#### DATA RECORDS
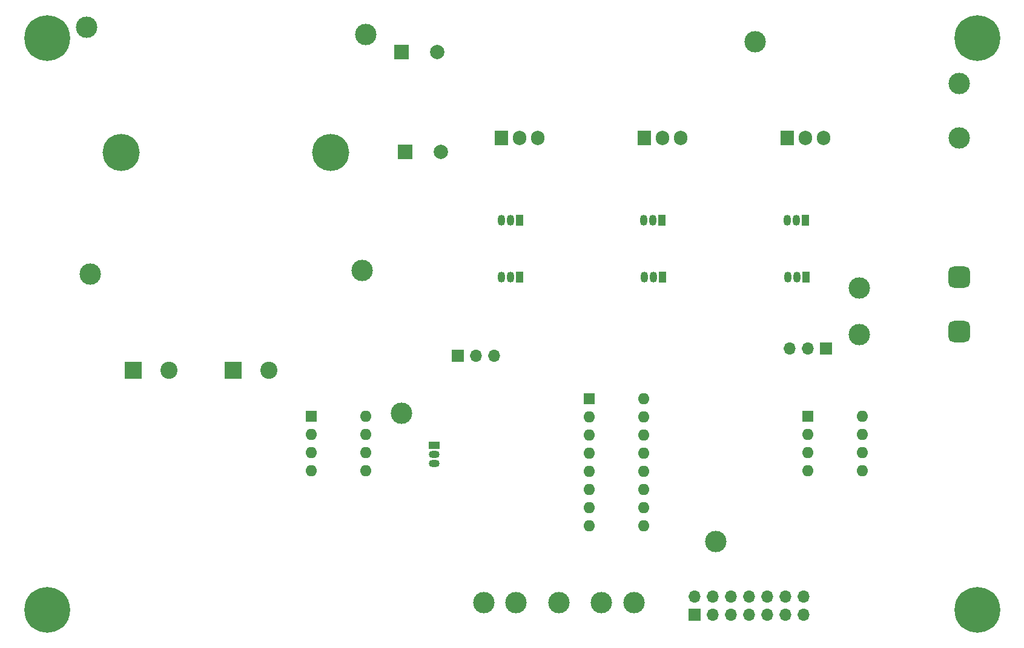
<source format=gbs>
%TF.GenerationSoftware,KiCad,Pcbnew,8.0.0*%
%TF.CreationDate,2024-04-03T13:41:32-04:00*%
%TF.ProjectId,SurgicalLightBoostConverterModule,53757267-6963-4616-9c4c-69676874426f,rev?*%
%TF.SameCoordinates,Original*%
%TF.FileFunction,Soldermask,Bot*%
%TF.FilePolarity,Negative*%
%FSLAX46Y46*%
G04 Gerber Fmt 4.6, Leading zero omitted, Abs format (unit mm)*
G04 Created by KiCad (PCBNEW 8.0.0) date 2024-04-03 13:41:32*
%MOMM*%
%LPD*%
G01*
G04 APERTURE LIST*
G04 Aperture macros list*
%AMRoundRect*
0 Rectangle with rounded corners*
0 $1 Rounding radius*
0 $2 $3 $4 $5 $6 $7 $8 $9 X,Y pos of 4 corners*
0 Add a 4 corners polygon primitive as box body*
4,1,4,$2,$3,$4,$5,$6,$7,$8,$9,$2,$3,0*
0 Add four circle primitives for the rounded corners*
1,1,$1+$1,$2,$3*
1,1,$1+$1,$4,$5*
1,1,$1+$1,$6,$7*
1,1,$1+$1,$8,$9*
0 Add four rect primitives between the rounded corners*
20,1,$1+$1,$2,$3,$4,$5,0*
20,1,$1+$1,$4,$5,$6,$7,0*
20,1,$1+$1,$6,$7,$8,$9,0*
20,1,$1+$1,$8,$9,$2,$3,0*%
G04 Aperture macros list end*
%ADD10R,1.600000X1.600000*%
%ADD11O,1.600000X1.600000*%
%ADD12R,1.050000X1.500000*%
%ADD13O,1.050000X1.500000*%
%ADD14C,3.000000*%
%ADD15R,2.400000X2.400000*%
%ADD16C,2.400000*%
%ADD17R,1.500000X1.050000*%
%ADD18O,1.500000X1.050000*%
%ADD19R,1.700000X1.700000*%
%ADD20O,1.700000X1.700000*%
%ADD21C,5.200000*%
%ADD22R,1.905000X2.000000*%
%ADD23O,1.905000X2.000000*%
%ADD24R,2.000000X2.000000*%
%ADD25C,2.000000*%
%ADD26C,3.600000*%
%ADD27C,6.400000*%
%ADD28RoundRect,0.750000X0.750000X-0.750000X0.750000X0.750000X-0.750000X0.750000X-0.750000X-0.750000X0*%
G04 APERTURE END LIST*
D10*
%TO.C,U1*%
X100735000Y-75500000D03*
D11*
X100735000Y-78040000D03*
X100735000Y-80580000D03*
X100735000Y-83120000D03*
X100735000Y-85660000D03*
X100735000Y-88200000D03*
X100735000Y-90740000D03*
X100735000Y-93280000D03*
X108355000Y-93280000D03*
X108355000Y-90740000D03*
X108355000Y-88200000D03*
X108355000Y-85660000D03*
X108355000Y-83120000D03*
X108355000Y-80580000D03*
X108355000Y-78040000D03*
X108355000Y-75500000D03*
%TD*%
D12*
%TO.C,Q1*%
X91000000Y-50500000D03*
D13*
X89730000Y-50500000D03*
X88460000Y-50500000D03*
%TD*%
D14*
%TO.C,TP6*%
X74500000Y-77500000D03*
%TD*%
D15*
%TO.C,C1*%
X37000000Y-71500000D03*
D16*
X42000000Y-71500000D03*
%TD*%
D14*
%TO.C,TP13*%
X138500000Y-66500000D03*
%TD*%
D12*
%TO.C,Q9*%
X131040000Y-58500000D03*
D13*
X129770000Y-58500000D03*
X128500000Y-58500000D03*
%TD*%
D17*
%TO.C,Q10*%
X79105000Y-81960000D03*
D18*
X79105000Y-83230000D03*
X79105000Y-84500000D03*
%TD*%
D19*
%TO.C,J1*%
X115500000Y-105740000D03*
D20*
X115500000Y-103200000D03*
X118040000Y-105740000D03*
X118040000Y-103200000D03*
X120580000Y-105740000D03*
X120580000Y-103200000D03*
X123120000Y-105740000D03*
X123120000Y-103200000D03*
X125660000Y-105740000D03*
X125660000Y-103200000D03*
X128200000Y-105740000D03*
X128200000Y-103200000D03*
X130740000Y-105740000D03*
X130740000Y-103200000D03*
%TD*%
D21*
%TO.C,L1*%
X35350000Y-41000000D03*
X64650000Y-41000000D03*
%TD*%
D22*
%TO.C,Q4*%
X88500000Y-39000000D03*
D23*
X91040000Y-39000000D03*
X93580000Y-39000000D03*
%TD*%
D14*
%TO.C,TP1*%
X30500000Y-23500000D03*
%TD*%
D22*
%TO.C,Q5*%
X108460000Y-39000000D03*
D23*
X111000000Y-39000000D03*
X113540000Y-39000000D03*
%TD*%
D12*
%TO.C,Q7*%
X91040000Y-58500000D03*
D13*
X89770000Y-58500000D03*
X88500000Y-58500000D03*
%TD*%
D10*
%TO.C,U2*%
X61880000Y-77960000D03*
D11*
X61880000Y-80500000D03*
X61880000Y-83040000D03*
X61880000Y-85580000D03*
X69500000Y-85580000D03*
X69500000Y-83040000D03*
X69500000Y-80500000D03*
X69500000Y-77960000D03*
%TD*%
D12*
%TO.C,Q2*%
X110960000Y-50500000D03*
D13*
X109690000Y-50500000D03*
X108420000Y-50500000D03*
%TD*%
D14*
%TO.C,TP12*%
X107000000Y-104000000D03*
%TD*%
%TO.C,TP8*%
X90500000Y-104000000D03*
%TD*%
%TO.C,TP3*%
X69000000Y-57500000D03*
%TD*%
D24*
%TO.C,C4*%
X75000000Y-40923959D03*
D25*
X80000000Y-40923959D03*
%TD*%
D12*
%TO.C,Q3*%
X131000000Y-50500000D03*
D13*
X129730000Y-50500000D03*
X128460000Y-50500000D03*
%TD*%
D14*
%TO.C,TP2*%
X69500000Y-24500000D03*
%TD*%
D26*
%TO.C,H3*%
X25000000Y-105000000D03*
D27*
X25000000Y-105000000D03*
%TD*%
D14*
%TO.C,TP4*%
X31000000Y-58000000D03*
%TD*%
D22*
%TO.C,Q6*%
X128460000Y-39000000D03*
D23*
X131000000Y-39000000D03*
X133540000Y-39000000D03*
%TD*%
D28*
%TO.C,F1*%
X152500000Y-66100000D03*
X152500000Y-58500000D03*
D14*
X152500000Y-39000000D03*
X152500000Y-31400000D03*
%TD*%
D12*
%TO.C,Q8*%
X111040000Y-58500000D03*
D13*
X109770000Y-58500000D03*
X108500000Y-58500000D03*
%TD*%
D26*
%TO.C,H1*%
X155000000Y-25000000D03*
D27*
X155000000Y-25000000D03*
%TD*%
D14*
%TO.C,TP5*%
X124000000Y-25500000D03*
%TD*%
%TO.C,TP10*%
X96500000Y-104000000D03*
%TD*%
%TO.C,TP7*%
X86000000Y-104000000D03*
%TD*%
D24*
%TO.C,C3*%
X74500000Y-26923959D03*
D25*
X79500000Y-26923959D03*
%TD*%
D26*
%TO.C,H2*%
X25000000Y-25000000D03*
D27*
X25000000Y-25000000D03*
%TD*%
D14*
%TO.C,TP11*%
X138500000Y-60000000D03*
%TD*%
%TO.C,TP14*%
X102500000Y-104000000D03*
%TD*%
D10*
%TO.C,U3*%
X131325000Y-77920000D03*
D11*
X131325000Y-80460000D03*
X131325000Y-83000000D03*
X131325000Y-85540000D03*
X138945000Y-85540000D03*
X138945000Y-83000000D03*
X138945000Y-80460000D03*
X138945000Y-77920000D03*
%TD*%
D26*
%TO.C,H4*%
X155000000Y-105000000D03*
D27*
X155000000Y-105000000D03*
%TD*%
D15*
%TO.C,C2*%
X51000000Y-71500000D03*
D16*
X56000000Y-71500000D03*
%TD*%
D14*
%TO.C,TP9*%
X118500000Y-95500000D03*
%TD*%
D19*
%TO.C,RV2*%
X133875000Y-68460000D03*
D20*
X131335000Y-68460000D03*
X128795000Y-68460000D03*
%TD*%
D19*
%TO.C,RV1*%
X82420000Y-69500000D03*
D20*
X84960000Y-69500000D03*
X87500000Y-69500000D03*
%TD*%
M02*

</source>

#### PROMPT
Which lines in the listing hold the word "macros"? Copy them out.

#### RESULT BELOW
G04 Aperture macros list*
G04 Aperture macros list end*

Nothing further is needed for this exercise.